Jnanis take a different but equally effective tack. They know that although the body or the mind performs action, in reality they do no work at all. In the midst of intense activity, they rest in the deep stillness of the Atman. Maintaining the attitude of a witness, jnanis continually remember that they are not the body, not the mind. They know the Atman is not subject to fatigue or anxiety or excitement; pure, perfect and free, the Atman has no struggle to engage in, no goal to attain.
The point of all the types of yoga is to spiritualize our entire life instead of compartmentalizing our days into “secular” and “spiritual” zones. Karma yoga is particularly effective at this since it won’t allow us to use activity as an escape. By insisting that life itself can be holy, karma yoga gives us the tools of everyday life to cut our way to freedom.
Everything we do, say or think, gives rise to an effect, which in due time will return to us, in full accordance with this law of consequence. What we call “luck” is the result of our earlier good actions, and what appears to us as misfortune is merely the repercussion of past negative actions.
Therefore, the events of our future do not arise coincidentally, but are actually caused by the effects of our previous and present actions. In this way our destiny is predetermined by our Karma. Just as the destination of an arrow released from its bow is fixed and predictable, unless its course is diverted, or corrected by another event. In the practice of “Yoga in Daily Life”, positive thinking, wisdom and selfless service, we can lessen and alter the outcome of our Karmas and gradually guide our destiny towards the positive.
Our present situation is a result of our past deeds and our present actions will determine our future. Once we understand this, we can no longer blame anybody else for what happens to us, but rather accept responsibility for ourselves.
There are two types of Karma:
• Sakama Karma – selfish actions
• Nishkama Karma – selfless actions
Selfish thoughts and actions deepen the duality between “mine” and “yours”. Being selfless however, leads us above and beyond the limit of our little ego, to the unity of all beings. Sakama Karma binds us to Chorasi ka Chakra (the Wheel of Death and Rebirth). Nishkama Karma frees us from this.
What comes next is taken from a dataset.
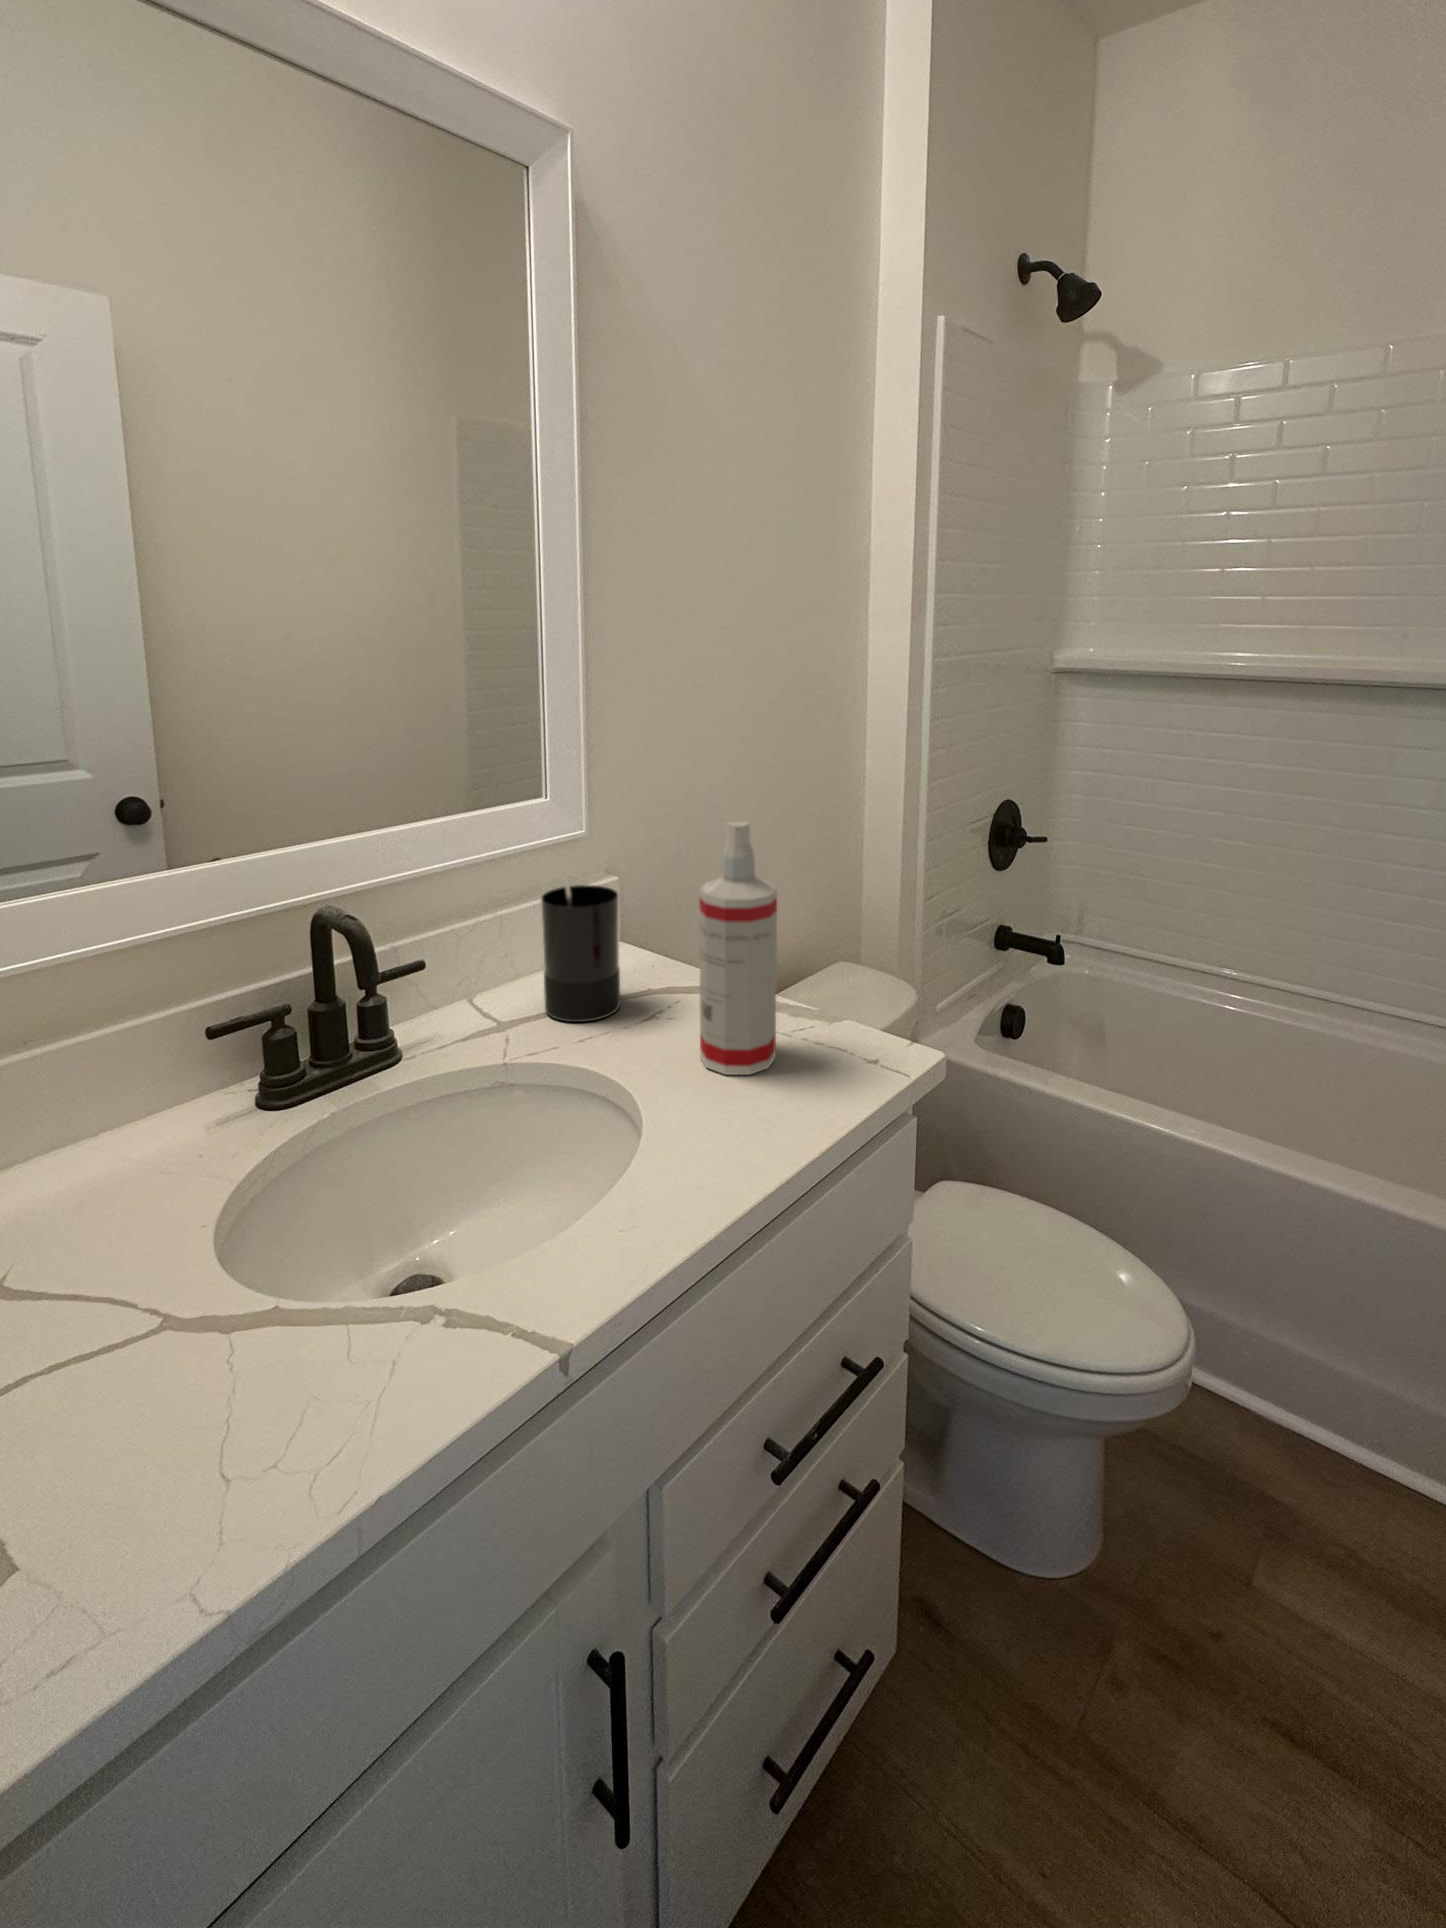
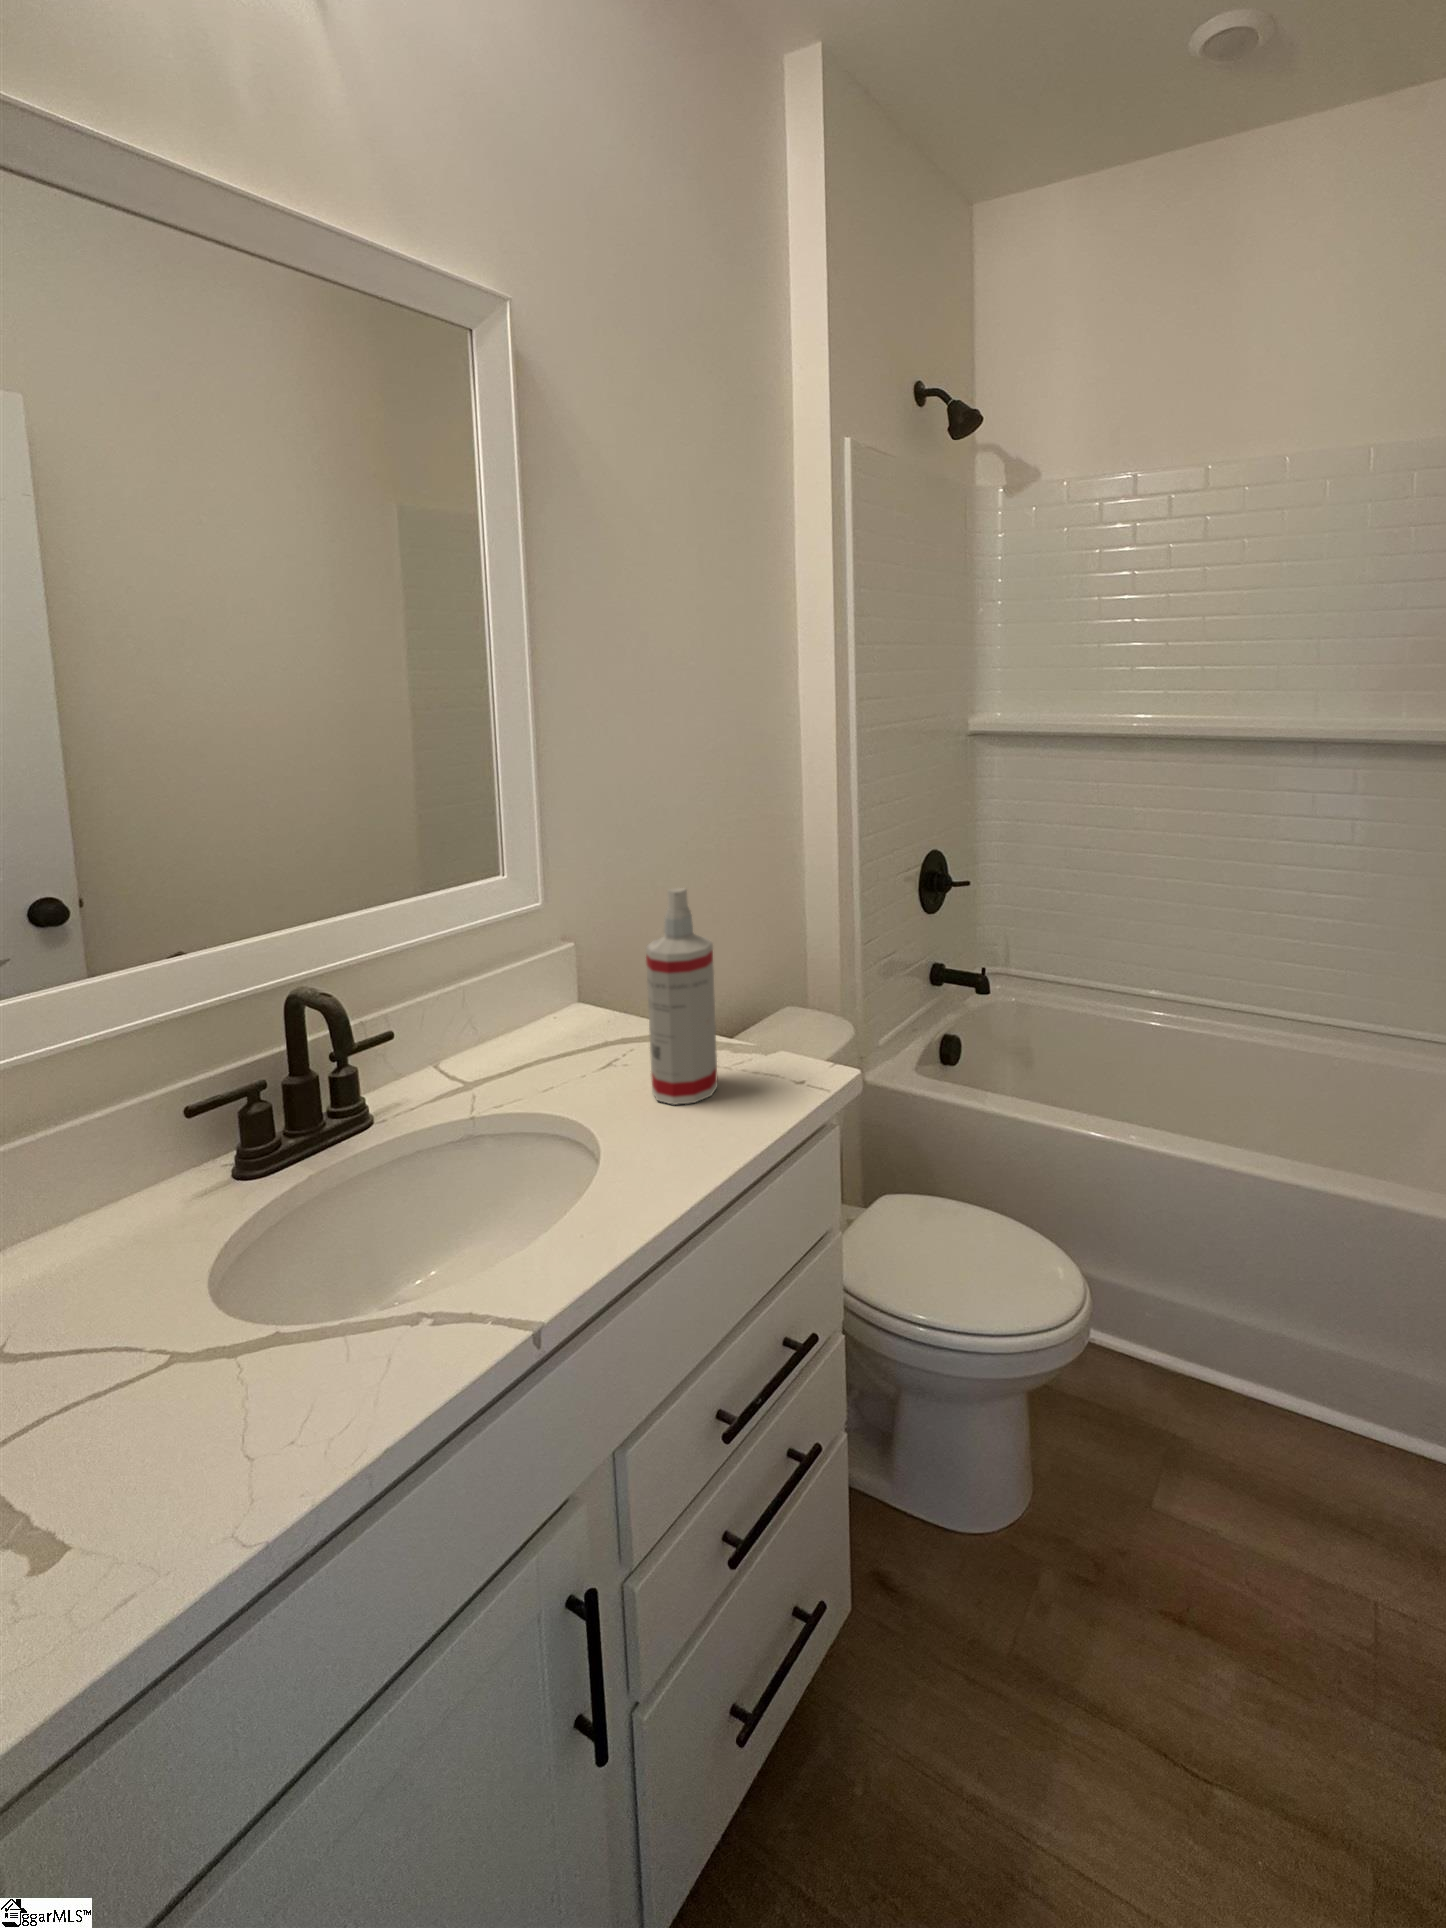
candle: present [541,875,620,1022] -> none [504,944,581,1075]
In India, the rain, the tree, the river and the Saint are all regarded as symbols of selflessness. Rain comes for the benefit of all – humans, nature and animals equally. The tree offers its shade to all that seek shelter and yields its sweet fruit even to those who hurl stones at the tree to knock the fruit down. The river is also there for everyone. The deer quenches its thirst in the same river as the tiger and a Saint gives his blessing to all without distinction.
Nishkama Karma is the way to avoid creating new Karma and may even resolve earlier Karma. To offer understanding, forgiveness and help are the selfless actions that liberate us from the cycle of Karma.
In the essence of it:
“If you can joyfully involve yourself in any activity it is karma yoga. If you are doing with great effort it is only karma, not yoga” – Happiness is the proof of being a yogi and karma yoga is the path.